Molecular analysis of CTC’s revealed a large heterogeneity in gene expression between individual CTC’s in the same patient (4). While this is somewhat daunting from a targeted therapy standpoint, the coming age of cheap genetic sequencing might enable us to view a macro scale of gene expression and correlation to patient survival in large populations. Such insights might make it possible to specifically target the dangerous CTC’s in the blood, and destroy the seeds in transit before they form metastases.
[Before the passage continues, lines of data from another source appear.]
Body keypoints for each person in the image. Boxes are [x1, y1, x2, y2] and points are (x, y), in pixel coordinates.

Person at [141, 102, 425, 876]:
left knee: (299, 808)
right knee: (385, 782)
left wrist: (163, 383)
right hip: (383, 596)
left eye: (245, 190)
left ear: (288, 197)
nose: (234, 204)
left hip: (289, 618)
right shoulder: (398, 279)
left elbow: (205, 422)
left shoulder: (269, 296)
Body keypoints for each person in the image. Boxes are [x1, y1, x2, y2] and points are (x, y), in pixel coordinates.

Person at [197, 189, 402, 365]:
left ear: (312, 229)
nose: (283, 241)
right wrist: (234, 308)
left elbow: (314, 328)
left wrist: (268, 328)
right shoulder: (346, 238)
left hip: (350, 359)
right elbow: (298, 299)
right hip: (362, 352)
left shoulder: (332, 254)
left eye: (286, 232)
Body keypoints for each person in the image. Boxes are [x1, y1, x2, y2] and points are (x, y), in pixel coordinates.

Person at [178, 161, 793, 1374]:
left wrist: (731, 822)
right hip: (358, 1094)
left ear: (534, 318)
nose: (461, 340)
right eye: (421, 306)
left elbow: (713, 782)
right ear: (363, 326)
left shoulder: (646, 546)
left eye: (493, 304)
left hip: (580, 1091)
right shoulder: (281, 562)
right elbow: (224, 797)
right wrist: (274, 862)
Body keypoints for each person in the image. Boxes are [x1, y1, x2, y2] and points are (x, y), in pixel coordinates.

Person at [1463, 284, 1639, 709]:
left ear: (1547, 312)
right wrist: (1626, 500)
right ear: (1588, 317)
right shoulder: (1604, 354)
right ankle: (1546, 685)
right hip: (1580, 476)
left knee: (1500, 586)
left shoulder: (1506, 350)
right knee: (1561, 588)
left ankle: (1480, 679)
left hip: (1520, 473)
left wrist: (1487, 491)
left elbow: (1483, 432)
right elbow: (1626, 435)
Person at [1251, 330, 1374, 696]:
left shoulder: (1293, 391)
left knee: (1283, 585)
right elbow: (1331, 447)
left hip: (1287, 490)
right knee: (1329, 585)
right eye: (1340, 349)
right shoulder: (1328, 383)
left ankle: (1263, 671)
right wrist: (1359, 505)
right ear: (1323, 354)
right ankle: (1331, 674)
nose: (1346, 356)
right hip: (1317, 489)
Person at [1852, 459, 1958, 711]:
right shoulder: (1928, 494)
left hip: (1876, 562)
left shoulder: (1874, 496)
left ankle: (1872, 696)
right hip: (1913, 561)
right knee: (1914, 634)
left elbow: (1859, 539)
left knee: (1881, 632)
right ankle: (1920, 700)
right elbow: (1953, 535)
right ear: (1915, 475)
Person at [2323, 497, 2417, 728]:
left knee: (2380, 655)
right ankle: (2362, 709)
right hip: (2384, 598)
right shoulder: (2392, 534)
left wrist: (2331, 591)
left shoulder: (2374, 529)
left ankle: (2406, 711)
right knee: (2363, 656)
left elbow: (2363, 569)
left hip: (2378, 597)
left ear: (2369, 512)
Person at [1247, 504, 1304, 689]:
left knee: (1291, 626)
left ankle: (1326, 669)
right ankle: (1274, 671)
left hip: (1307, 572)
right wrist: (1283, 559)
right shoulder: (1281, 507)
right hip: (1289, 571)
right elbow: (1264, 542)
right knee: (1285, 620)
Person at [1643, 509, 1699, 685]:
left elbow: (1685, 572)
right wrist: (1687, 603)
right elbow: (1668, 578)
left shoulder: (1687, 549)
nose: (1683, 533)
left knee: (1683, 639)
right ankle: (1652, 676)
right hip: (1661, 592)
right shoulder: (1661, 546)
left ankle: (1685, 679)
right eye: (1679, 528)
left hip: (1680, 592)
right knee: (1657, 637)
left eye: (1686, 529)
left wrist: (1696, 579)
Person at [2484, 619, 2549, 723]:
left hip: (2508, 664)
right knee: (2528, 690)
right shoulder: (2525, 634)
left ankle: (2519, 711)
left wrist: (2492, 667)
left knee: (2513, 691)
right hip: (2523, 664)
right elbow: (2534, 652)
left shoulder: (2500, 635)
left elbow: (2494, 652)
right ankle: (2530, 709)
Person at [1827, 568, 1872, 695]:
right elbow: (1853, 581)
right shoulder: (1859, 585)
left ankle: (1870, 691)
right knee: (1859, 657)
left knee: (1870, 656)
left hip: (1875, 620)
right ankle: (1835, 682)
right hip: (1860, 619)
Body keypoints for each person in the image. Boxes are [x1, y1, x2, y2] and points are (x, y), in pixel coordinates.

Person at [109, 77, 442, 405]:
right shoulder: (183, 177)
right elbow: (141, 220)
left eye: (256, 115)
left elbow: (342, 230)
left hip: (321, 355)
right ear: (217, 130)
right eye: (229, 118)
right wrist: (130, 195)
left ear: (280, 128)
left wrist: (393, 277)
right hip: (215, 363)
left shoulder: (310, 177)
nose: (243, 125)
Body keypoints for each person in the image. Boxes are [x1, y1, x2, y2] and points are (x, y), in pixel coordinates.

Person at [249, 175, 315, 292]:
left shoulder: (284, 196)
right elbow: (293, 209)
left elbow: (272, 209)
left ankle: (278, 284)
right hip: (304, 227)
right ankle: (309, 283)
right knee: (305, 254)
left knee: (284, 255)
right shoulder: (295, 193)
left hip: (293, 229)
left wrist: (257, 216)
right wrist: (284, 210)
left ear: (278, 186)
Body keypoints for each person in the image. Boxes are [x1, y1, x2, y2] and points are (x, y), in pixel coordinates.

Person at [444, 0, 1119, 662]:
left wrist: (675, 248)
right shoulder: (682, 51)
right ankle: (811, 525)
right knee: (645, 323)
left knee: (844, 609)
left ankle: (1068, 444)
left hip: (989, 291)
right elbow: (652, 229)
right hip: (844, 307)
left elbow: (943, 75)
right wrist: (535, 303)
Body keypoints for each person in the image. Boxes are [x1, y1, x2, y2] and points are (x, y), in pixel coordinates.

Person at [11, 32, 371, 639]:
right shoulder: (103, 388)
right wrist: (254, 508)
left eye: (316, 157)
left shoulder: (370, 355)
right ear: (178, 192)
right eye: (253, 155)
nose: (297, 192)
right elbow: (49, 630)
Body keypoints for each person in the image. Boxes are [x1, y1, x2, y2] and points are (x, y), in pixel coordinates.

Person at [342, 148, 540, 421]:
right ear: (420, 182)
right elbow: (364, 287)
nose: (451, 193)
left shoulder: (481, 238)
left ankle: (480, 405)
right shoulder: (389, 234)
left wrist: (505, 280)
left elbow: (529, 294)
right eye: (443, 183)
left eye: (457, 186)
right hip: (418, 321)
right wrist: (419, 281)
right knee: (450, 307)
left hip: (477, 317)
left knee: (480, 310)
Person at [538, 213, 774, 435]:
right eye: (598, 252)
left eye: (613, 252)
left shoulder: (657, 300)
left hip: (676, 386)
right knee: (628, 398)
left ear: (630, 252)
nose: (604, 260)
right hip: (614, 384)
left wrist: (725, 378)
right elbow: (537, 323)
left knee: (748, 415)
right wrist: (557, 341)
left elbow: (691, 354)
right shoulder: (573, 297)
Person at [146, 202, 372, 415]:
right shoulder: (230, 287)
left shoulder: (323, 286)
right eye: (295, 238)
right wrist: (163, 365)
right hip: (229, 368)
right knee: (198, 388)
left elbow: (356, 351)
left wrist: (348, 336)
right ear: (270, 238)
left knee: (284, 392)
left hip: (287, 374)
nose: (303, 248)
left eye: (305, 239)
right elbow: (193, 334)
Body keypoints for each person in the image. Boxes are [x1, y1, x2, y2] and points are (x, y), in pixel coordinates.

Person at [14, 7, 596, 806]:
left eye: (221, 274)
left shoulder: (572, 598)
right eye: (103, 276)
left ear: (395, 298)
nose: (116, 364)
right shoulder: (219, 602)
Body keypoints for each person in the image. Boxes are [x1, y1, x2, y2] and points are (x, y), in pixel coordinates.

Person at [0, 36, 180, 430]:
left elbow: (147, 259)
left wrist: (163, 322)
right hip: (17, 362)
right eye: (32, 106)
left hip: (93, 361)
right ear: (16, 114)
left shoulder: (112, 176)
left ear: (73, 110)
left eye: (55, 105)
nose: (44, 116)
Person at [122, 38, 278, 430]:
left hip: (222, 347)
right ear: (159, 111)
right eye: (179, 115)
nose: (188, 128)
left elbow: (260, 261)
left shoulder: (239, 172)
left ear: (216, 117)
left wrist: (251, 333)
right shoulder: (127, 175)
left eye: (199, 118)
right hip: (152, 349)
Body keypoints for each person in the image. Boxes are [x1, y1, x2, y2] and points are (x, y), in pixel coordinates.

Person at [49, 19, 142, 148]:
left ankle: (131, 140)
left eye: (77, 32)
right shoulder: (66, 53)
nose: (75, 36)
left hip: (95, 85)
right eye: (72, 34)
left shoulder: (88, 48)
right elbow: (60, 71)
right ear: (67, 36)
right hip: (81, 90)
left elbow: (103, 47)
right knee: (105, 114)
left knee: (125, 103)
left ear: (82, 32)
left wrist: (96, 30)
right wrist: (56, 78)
Based off the available information, it appears that CTC’s might be useful for tracking the disease progression of cancer patients. Genetic profiling of these cells with emerging technologies might give intimate glimpses into the basic biology of cancer spread. However, the amount of blood needed (7.5ml) and the fragile nature of blood outside the body makes me doubt its efficacy for early detection of cancer. Nonetheless, I will be following developments in this field with great interest.
Ryon
References:
1. Gupta GP, Massague J. Cancer metastasis: building a framework. Cell. 2006 Nov 17;127(4):679-95. PubMed PMID: 17110329. Epub 2006/11/18. eng. 2. Mukherjee, S. The Emperor of all Maladies. 2010. 3. Allard WJ, Matera J, Miller MC, Repollet M, Connelly MC, Rao C, et al. Tumor cells circulate in the peripheral blood of all major carcinomas but not in healthy subjects or patients with nonmalignant diseases. Clinical cancer research : an official journal of the American Association for Cancer Research. 2004 Oct 15;10(20):6897-904. PubMed PMID: 15501967. Epub 2004/10/27. eng. 4. Powell AA, Talasaz AH, Zhang H, Coram MA, Reddy A, Deng G, et al. Single cell profiling of circulating tumor cells: transcriptional heterogeneity and diversity from breast cancer cell lines. PloS one. 2012;7(5):e33788. PubMed PMID: 22586443. Pubmed Central PMCID: PMC3346739. Epub 2012/05/16. eng. 5. Marchesi V. Breast cancer: Epithelial-mesenchymal transitions in human breast cancer samples. Nature reviews Clinical oncology. 2013 Apr;10(4):184. PubMed PMID: 23419957. Epub 2013/02/20. eng. 6. Cristofanilli M, Budd GT, Ellis MJ, Stopeck A, Matera J, Miller MC, et al. Circulating tumor cells, disease progression, and survival in metastatic breast cancer. The New England journal of medicine. 2004 Aug 19;351(8):781-91. PubMed PMID: 15317891. Epub 2004/08/20. eng. 7. Liu MC, Shields PG, Warren RD, Cohen P, Wilkinson M, Ottaviano YL, et al. Circulating tumor cells: a useful predictor of treatment efficacy in metastatic breast cancer. Journal of clinical oncology : official journal of the American Society of Clinical Oncology. 2009 Nov 1;27(31):5153-9. PubMed PMID: 19752342. Epub 2009/09/16. eng.